### [Extrait du texte]
--

Admirer le pénultime chef d’oeuvre, en apothéose, en 1750, de Haendel : la « Theodora » de Maxim Emelyanichev et l’excellent Il Pomo d’Oro

— Ecrit le lundi 26 décembre 2022 dans la rubriqueHistoire, Musiques”.

L’un des derniers chefs d’œuvre, en forme d’apothéose mystique, sublime, de tout l’œuvre, très vaste, de George Frideric Handel (Halle, 1685 – Londres, 1759), est son oratorio, créé le 16 mars 1750, « Theodora« .

L’excellent Ensemble baroque Il Pomo d’Oro, vient, sous la remarquable direction du chef Maxim Emelyanichev, d’en donner une superbe interprétation, en un coffret Erato 5054197177910 de 3 CDs,

qui fera date.

--

### [Données étudiées]
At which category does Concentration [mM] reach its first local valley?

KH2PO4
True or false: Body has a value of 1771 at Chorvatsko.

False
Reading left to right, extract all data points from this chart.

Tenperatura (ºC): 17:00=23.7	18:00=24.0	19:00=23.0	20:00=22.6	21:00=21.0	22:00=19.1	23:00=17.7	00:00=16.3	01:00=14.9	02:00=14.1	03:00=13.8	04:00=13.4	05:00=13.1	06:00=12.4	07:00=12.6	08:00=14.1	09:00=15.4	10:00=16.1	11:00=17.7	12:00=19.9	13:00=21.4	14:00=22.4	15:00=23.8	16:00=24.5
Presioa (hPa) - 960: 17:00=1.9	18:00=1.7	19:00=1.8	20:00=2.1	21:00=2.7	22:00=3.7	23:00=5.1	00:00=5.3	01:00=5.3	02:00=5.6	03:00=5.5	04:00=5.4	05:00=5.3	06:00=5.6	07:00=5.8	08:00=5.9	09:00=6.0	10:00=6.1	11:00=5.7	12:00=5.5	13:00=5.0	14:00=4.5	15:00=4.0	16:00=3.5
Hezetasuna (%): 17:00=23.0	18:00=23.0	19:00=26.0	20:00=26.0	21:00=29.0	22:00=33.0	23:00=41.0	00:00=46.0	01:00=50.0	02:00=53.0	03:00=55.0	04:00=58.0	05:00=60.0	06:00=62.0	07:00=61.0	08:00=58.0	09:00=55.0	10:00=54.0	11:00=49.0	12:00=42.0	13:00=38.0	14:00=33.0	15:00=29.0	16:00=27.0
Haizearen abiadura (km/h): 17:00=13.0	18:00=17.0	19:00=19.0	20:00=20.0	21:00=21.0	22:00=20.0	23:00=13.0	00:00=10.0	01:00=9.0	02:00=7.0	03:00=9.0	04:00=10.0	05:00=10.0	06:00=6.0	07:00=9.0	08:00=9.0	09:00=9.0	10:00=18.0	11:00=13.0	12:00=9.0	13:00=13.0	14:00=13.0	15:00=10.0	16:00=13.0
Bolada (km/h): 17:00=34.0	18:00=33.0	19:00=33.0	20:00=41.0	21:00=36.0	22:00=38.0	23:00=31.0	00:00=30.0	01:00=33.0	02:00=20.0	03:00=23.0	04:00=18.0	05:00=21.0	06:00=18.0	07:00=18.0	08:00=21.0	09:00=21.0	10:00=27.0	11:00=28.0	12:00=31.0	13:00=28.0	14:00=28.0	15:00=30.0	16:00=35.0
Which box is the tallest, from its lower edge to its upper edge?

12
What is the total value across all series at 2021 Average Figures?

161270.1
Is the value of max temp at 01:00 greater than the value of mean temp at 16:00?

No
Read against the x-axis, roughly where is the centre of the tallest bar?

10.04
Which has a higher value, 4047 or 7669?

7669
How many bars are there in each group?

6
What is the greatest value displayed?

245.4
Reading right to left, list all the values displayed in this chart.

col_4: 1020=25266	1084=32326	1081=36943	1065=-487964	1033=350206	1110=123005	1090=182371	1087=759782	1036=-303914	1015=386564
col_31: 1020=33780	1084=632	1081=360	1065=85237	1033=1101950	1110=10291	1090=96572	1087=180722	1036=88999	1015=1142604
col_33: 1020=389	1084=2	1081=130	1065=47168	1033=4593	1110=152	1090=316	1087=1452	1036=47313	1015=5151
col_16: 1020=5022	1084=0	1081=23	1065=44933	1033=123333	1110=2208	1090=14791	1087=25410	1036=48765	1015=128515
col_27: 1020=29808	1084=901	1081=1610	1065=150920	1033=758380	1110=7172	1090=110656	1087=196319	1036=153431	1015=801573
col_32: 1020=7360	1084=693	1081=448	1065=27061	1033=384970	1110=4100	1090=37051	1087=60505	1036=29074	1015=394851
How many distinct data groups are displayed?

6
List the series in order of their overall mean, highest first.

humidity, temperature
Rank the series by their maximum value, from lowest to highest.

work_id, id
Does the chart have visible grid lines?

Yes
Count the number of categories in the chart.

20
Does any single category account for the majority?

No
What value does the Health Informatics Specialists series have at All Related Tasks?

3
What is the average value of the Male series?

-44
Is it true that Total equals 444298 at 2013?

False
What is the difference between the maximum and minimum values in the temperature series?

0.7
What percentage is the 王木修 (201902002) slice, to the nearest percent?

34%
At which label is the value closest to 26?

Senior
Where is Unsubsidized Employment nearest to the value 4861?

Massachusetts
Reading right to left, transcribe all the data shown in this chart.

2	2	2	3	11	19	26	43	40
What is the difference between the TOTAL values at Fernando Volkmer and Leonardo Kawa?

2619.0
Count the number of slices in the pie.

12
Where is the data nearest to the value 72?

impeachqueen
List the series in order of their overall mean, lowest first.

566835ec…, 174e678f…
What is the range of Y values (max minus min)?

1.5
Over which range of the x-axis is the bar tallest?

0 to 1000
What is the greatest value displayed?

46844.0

--

### [Consigne]
Réécrivez le passage de l'article sur la « Theodora » de Haendel qui commence à « L’excellent Ensemble baroque » et se termine à « qui fera date. », en substituant « magnifique » à « superbe ».

### [Corrigé de l'exercice]
L’excellent Ensemble baroque Il Pomo d’Oro, vient, sous la remarquable direction du chef Maxim Emelyanichev, d’en donner une magnifique interprétation, en un coffret Erato 5054197177910 de 3 CDs,

qui fera date.